> **How to complete this task**: Write out all of the lines below again, changing "octothorp" to "pound sign" and keeping everything else the same. Leave the pictures out of your answer.

═══ Dataset extract ═══

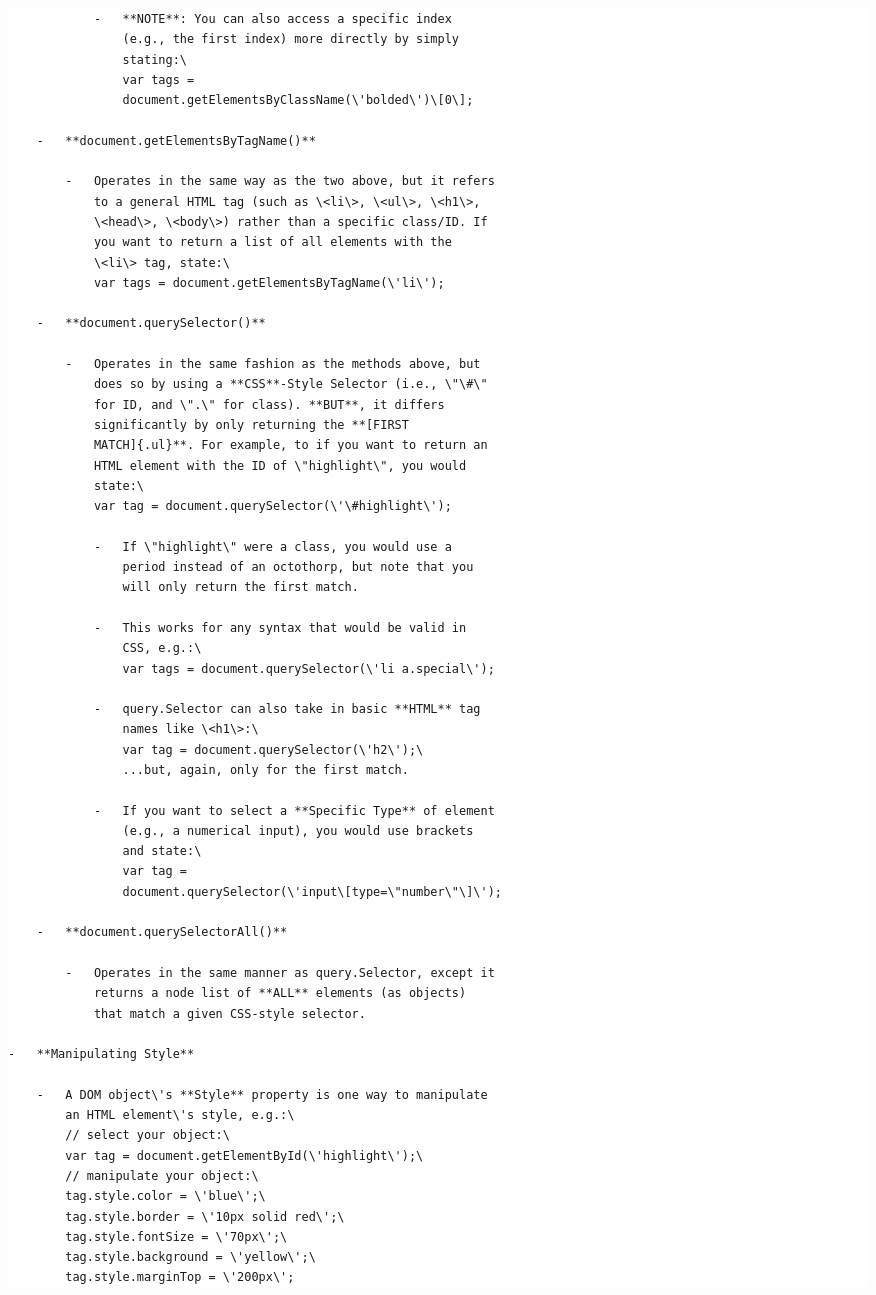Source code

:                 -   **NOTE**: You can also access a specific index
                    (e.g., the first index) more directly by simply
                    stating:\
                    var tags =
                    document.getElementsByClassName(\'bolded\')\[0\];

        -   **document.getElementsByTagName()**

            -   Operates in the same way as the two above, but it refers
                to a general HTML tag (such as \<li\>, \<ul\>, \<h1\>,
                \<head\>, \<body\>) rather than a specific class/ID. If
                you want to return a list of all elements with the
                \<li\> tag, state:\
                var tags = document.getElementsByTagName(\'li\');

        -   **document.querySelector()**

            -   Operates in the same fashion as the methods above, but
                does so by using a **CSS**-Style Selector (i.e., \"\#\"
                for ID, and \".\" for class). **BUT**, it differs
                significantly by only returning the **[FIRST
                MATCH]{.ul}**. For example, to if you want to return an
                HTML element with the ID of \"highlight\", you would
                state:\
                var tag = document.querySelector(\'\#highlight\');

                -   If \"highlight\" were a class, you would use a
                    period instead of an octothorp, but note that you
                    will only return the first match.

                -   This works for any syntax that would be valid in
                    CSS, e.g.:\
                    var tags = document.querySelector(\'li a.special\');

                -   query.Selector can also take in basic **HTML** tag
                    names like \<h1\>:\
                    var tag = document.querySelector(\'h2\');\
                    ...but, again, only for the first match.

                -   If you want to select a **Specific Type** of element
                    (e.g., a numerical input), you would use brackets
                    and state:\
                    var tag =
                    document.querySelector(\'input\[type=\"number\"\]\');

        -   **document.querySelectorAll()**

            -   Operates in the same manner as query.Selector, except it
                returns a node list of **ALL** elements (as objects)
                that match a given CSS-style selector.

    -   **Manipulating Style**

        -   A DOM object\'s **Style** property is one way to manipulate
            an HTML element\'s style, e.g.:\
            // select your object:\
            var tag = document.getElementById(\'highlight\');\
            // manipulate your object:\
            tag.style.color = \'blue\';\
            tag.style.border = \'10px solid red\';\
            tag.style.fontSize = \'70px\';\
            tag.style.background = \'yellow\';\
            tag.style.marginTop = \'200px\';

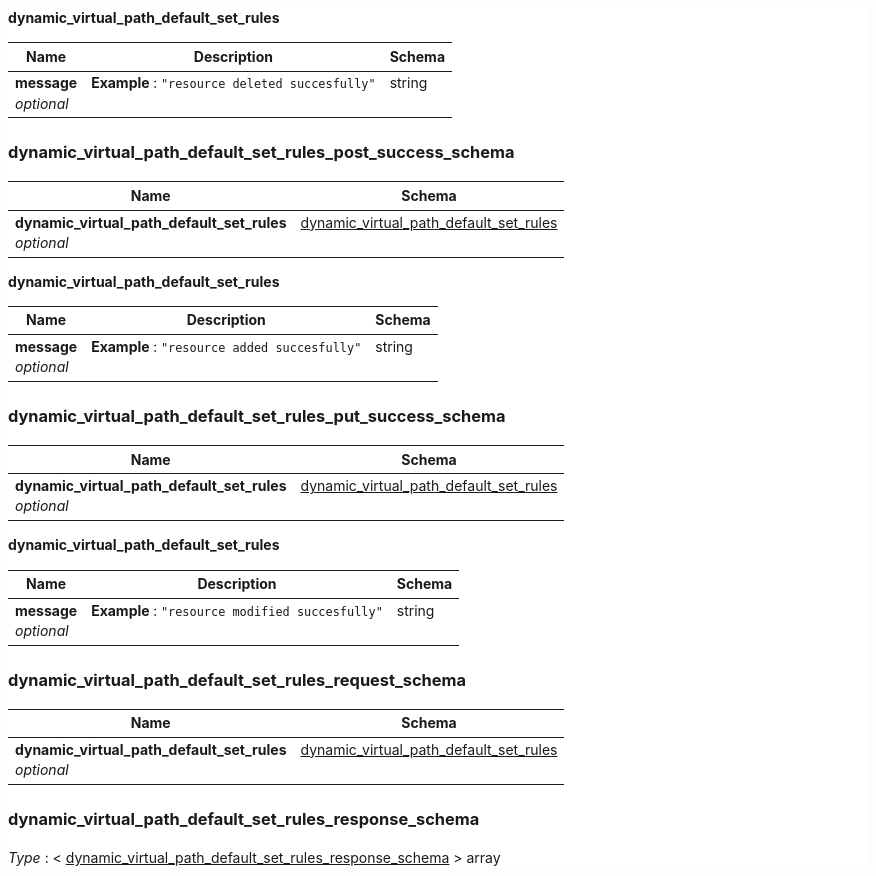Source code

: <a name="dynamic\_virtual\_path\_default\_set\_rules\_delete\_success\_schema-dynamic\_virtual\_path\_default\_set\_rules"></a>
**dynamic\_virtual\_path\_default\_set\_rules**

|Name|Description|Schema|
|---|---|---|
|**message**  <br>*optional*|**Example** : `"resource deleted succesfully"`|string|


<a name="dynamic\_virtual\_path\_default\_set\_rules\_post\_success\_schema"></a>
### dynamic\_virtual\_path\_default\_set\_rules\_post\_success\_schema

|Name|Schema|
|---|---|
|**dynamic\_virtual\_path\_default\_set\_rules**  <br>*optional*|[dynamic\_virtual\_path\_default\_set\_rules](#dynamic\_virtual\_path\_default\_set\_rules\_post\_success\_schema-dynamic\_virtual\_path\_default\_set\_rules)|

<a name="dynamic\_virtual\_path\_default\_set\_rules\_post\_success\_schema-dynamic\_virtual\_path\_default\_set\_rules"></a>
**dynamic\_virtual\_path\_default\_set\_rules**

|Name|Description|Schema|
|---|---|---|
|**message**  <br>*optional*|**Example** : `"resource added succesfully"`|string|


<a name="dynamic\_virtual\_path\_default\_set\_rules\_put\_success\_schema"></a>
### dynamic\_virtual\_path\_default\_set\_rules\_put\_success\_schema

|Name|Schema|
|---|---|
|**dynamic\_virtual\_path\_default\_set\_rules**  <br>*optional*|[dynamic\_virtual\_path\_default\_set\_rules](#dynamic\_virtual\_path\_default\_set\_rules\_put\_success\_schema-dynamic\_virtual\_path\_default\_set\_rules)|

<a name="dynamic\_virtual\_path\_default\_set\_rules\_put\_success\_schema-dynamic\_virtual\_path\_default\_set\_rules"></a>
**dynamic\_virtual\_path\_default\_set\_rules**

|Name|Description|Schema|
|---|---|---|
|**message**  <br>*optional*|**Example** : `"resource modified succesfully"`|string|


<a name="dynamic\_virtual\_path\_default\_set\_rules\_request\_schema"></a>
### dynamic\_virtual\_path\_default\_set\_rules\_request\_schema

|Name|Schema|
|---|---|
|**dynamic\_virtual\_path\_default\_set\_rules**  <br>*optional*|[dynamic\_virtual\_path\_default\_set\_rules](#dynamic\_virtual\_path\_default\_set\_rules)|


<a name="dynamic\_virtual\_path\_default\_set\_rules\_response\_schema"></a>
### dynamic\_virtual\_path\_default\_set\_rules\_response\_schema
*Type* : < [dynamic\_virtual\_path\_default\_set\_rules\_response\_schema](#dynamic\_virtual\_path\_default\_set\_rules\_response\_schema-inline) > array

═══

> **Your solution**:
Source code

:                 -   **NOTE**: You can also access a specific index
                    (e.g., the first index) more directly by simply
                    stating:\
                    var tags =
                    document.getElementsByClassName(\'bolded\')\[0\];

        -   **document.getElementsByTagName()**

            -   Operates in the same way as the two above, but it refers
                to a general HTML tag (such as \<li\>, \<ul\>, \<h1\>,
                \<head\>, \<body\>) rather than a specific class/ID. If
                you want to return a list of all elements with the
                \<li\> tag, state:\
                var tags = document.getElementsByTagName(\'li\');

        -   **document.querySelector()**

            -   Operates in the same fashion as the methods above, but
                does so by using a **CSS**-Style Selector (i.e., \"\#\"
                for ID, and \".\" for class). **BUT**, it differs
                significantly by only returning the **[FIRST
                MATCH]{.ul}**. For example, to if you want to return an
                HTML element with the ID of \"highlight\", you would
                state:\
                var tag = document.querySelector(\'\#highlight\');

                -   If \"highlight\" were a class, you would use a
                    period instead of an pound sign, but note that you
                    will only return the first match.

                -   This works for any syntax that would be valid in
                    CSS, e.g.:\
                    var tags = document.querySelector(\'li a.special\');

                -   query.Selector can also take in basic **HTML** tag
                    names like \<h1\>:\
                    var tag = document.querySelector(\'h2\');\
                    ...but, again, only for the first match.

                -   If you want to select a **Specific Type** of element
                    (e.g., a numerical input), you would use brackets
                    and state:\
                    var tag =
                    document.querySelector(\'input\[type=\"number\"\]\');

        -   **document.querySelectorAll()**

            -   Operates in the same manner as query.Selector, except it
                returns a node list of **ALL** elements (as objects)
                that match a given CSS-style selector.

    -   **Manipulating Style**

        -   A DOM object\'s **Style** property is one way to manipulate
            an HTML element\'s style, e.g.:\
            // select your object:\
            var tag = document.getElementById(\'highlight\');\
            // manipulate your object:\
            tag.style.color = \'blue\';\
            tag.style.border = \'10px solid red\';\
            tag.style.fontSize = \'70px\';\
            tag.style.background = \'yellow\';\
            tag.style.marginTop = \'200px\';

Source code

: <a name="dynamic\_virtual\_path\_default\_set\_rules\_delete\_success\_schema-dynamic\_virtual\_path\_default\_set\_rules"></a>
**dynamic\_virtual\_path\_default\_set\_rules**

|Name|Description|Schema|
|---|---|---|
|**message**  <br>*optional*|**Example** : `"resource deleted succesfully"`|string|


<a name="dynamic\_virtual\_path\_default\_set\_rules\_post\_success\_schema"></a>
### dynamic\_virtual\_path\_default\_set\_rules\_post\_success\_schema

|Name|Schema|
|---|---|
|**dynamic\_virtual\_path\_default\_set\_rules**  <br>*optional*|[dynamic\_virtual\_path\_default\_set\_rules](#dynamic\_virtual\_path\_default\_set\_rules\_post\_success\_schema-dynamic\_virtual\_path\_default\_set\_rules)|

<a name="dynamic\_virtual\_path\_default\_set\_rules\_post\_success\_schema-dynamic\_virtual\_path\_default\_set\_rules"></a>
**dynamic\_virtual\_path\_default\_set\_rules**

|Name|Description|Schema|
|---|---|---|
|**message**  <br>*optional*|**Example** : `"resource added succesfully"`|string|


<a name="dynamic\_virtual\_path\_default\_set\_rules\_put\_success\_schema"></a>
### dynamic\_virtual\_path\_default\_set\_rules\_put\_success\_schema

|Name|Schema|
|---|---|
|**dynamic\_virtual\_path\_default\_set\_rules**  <br>*optional*|[dynamic\_virtual\_path\_default\_set\_rules](#dynamic\_virtual\_path\_default\_set\_rules\_put\_success\_schema-dynamic\_virtual\_path\_default\_set\_rules)|

<a name="dynamic\_virtual\_path\_default\_set\_rules\_put\_success\_schema-dynamic\_virtual\_path\_default\_set\_rules"></a>
**dynamic\_virtual\_path\_default\_set\_rules**

|Name|Description|Schema|
|---|---|---|
|**message**  <br>*optional*|**Example** : `"resource modified succesfully"`|string|


<a name="dynamic\_virtual\_path\_default\_set\_rules\_request\_schema"></a>
### dynamic\_virtual\_path\_default\_set\_rules\_request\_schema

|Name|Schema|
|---|---|
|**dynamic\_virtual\_path\_default\_set\_rules**  <br>*optional*|[dynamic\_virtual\_path\_default\_set\_rules](#dynamic\_virtual\_path\_default\_set\_rules)|


<a name="dynamic\_virtual\_path\_default\_set\_rules\_response\_schema"></a>
### dynamic\_virtual\_path\_default\_set\_rules\_response\_schema
*Type* : < [dynamic\_virtual\_path\_default\_set\_rules\_response\_schema](#dynamic\_virtual\_path\_default\_set\_rules\_response\_schema-inline) > array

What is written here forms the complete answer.